The massive, nine-step plan seeks to bolster small- and medium-sized businesses, and offer grants to households and those who have lost their jobs as a result of government restrictions on the private sector in an effort to curb the outbreak,
Introducing the plan Netanyahu said, "We are unveiling today a nine-step economic stimulus plan – it's massive. I believe that the overwhelming majority of the government and Knesset will back this plan in order to stabilize businesses and the self-employed in Israel. We will take care of every citizen.
"We will bring the plan to a vote in the government, and I expect that a majority of ministers and MKs will back it.

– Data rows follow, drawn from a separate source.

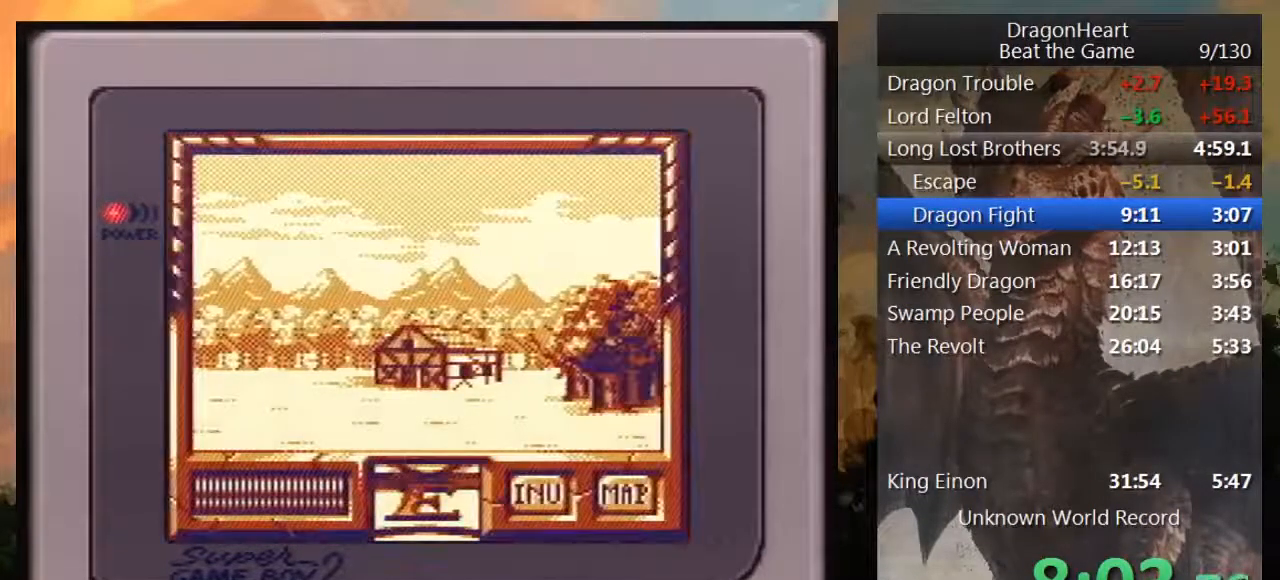
{"buttons": [], "events": [[383, "DPAD_LEFT", "down"], [467, "DPAD_LEFT", "up"]]}
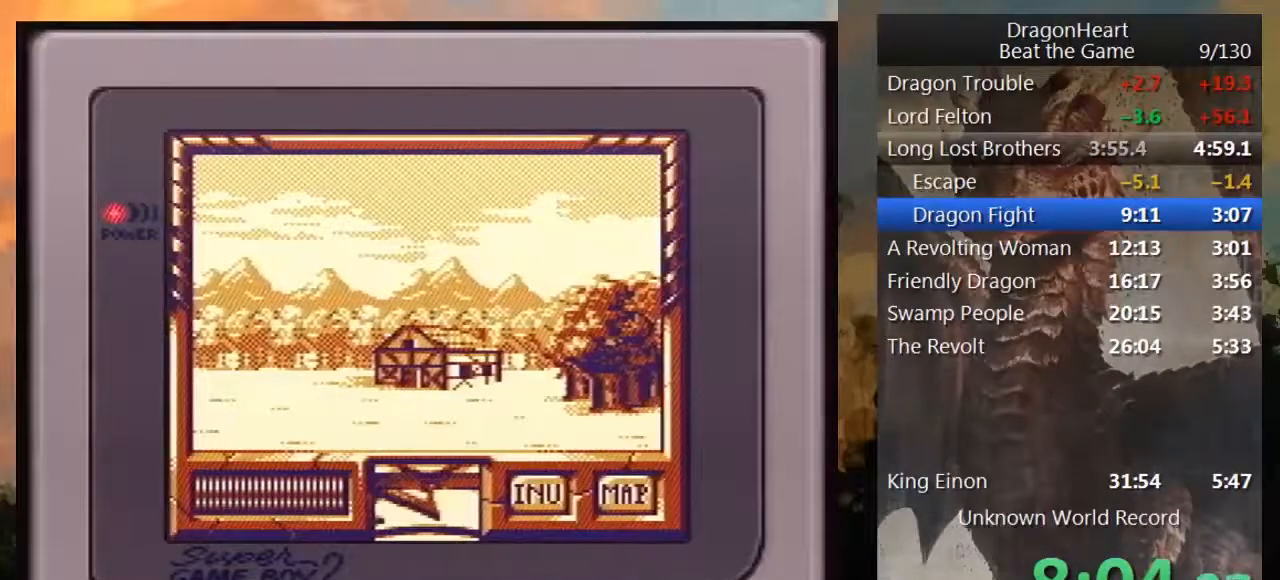
{"buttons": ["DPAD_UP"], "events": [[250, "DPAD_UP", "down"]]}
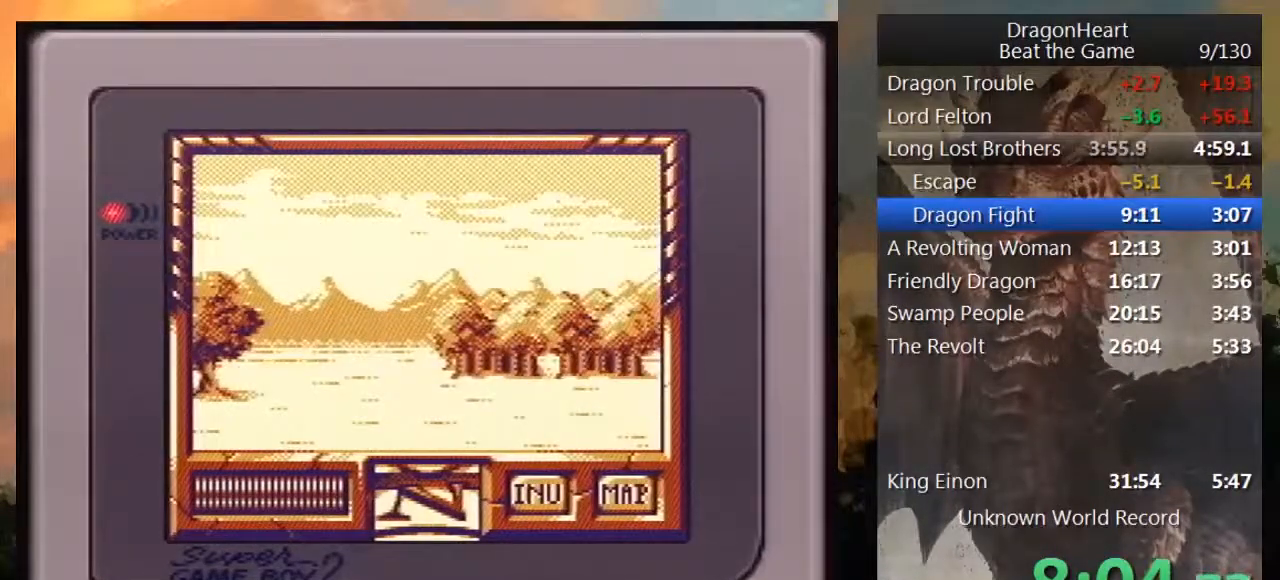
{"buttons": ["DPAD_UP"], "events": []}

They don't want to hurt the incomes of the Israeli public."
The plan includes grants to households in the bottom-to-seventh income deciles: 750 shekels ($230) per person and NIS 500 ($152) for every child until the fourth child; and NIS 300 ($90) for every child from the fifth child.
In addition, citizens will receive cash payments, with the bottom seventy percent of income recipients eligible for the stimulus payments.
The government will give small businesses stimulus payments ranging between NIS 8,000 ($2,444) to NIS 15,000 ($4,584), depending on the damage they sustained by the coronavirus crisis, with larger businesses receiving stimulus payments of NIS 30,000 ($9,168).
New businesses opened in 2020 will receive a grant of NIS 8,000.
The government will also set aside NIS 500 million ($152 million) for one-time cash payments to the disabled.
The plan also calls for special payments intended to encourage the unemployed to return to work, affording people dismissed over the pandemic-triggered recession unemployment pay for their first month back at work, a bonus payment in their second and third months, and unemployment pay in their fourth month.
Grants will also be offered to employers who bring back workers placed on unpaid leave during lockdown.
Netanyahu and Katz said they plan to push the bailout through despite a warning from Attorney General Avichai Mendelblit not to introduce measures that could be construed as "election economics."
Israelis will head to the polls on March 23, in what is the fourth general elections the country has seen in two years.
Netanyahu dismissed the criticism, saying, "This is not election propaganda and not election economics. Why is it election economics if it helps the Israeli public?"
Blue and White accused Netanyahu of bluffing, saying the plan was an election stunt.
"Neither the government nor senior Treasury officials have seen the details of the plan yet for one reason: there are none," the party said in a statement.
"Netanyahu is scheming; he doesn't plan to make any of this actually happen. If is very sad that Netanyahu is again making promises he has no intention on keeping. He will abandon hundreds of thousands of Israelis who are waiting for help. After the election, we will ensure that a government is formed with honest people who will do everything they can to improve the economy and end the divisions in the country."